При выходе из метро у Казанского вокзала человеческий поток прижал меня к какому-то мужчине. Он повернул голову, и я увидел Меера Иоффе. Теперь мы сидим рядом в неосвещенном вагоне электрички, и Меер выкладывает мне душу.

— Как это тебе нравится? У меня, только услышал, перед глазами черные кружочки замельтешили. Ну, а Маня, та давай реветь, будто маленькая: «Меер, что теперь будет с нашим единственным сыном?» — «Как что? — говорю ей. — Он будет воевать. Сеня со своими товарищами займется Гитлером». — «Легко сказать, — качает она головой. — Ведь говорят, это страшный палач, изверг. И если уж осмелился напасть на нас, значит, чувствует свою силу». — «Сила у него, может, и была бы, если б с нами не связался. А теперь власть его кончится. Ну а если, не дай бог, подступит к самому горлу, тогда и я сниму свою спецовку, брошу утюг и ножницы и попрошу винтовку». Можешь себе представить, какой крик поднялся…

Меер, скрестив руки на груди, тихо вздыхает. Если б в вагоне не было темно, я бы, наверно, увидел тень, упавшую на его лицо. Потом он снова заговорил — все говорил и говорил, и горе выплескивалось из него, как из переполненной чаши.

— Чего ты встал? Мы еще не доехали до Малаховки, успеем… Вот что я тебе скажу: выдержу неделю, ну, две, а больше не смогу, попрошусь на фронт. И пока все не будет как надо, по мерке, к ножницам не притронусь. Да, буду стрелять. Об одном лишь молю бога: чтоб Сеня остался жив… Ты спросишь: а как же Маня?
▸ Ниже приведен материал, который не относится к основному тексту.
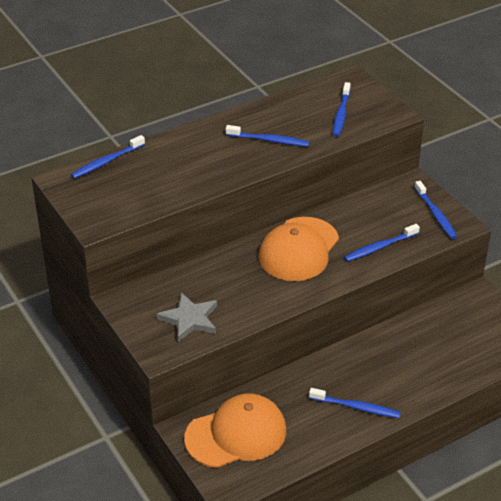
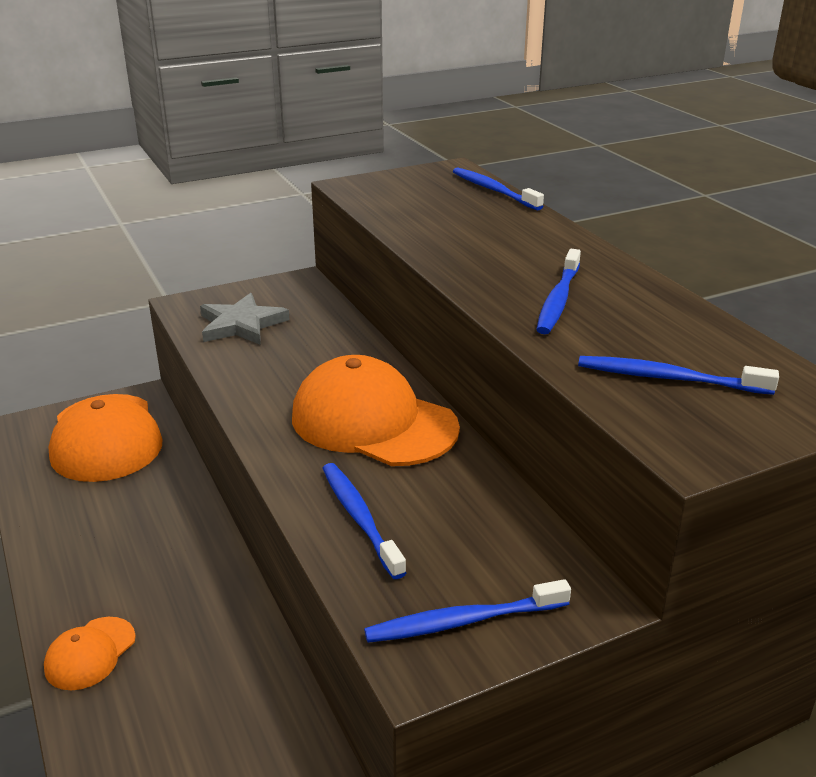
camera: 95 degrees right, 10 degrees down
blue toothbrush [309,388,401,418] -> none
none -> orange cap [44,617,136,690]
Ничего, Маня руку за милостыней не протянет, она у меня тоже труженица…

Электропоезд, приближаясь к станции Удельная, замедлил ход.

Завод, где я работаю, не из тех, о которых пишут в газетах и передают по радио. Продукцию, что здесь изготовляется, вывозят в запломбированных вагонах, контейнерах, на грузовиках с плотно закрытыми кузовами.

Я поступил сюда немногим больше года тому назад, но ощущение такое, будто в этих стенах прошла половина моей жизни. Чувствую себя здесь как дома, со многими сблизился, сдружился, и если б не война, вряд ли захотелось бы расстаться.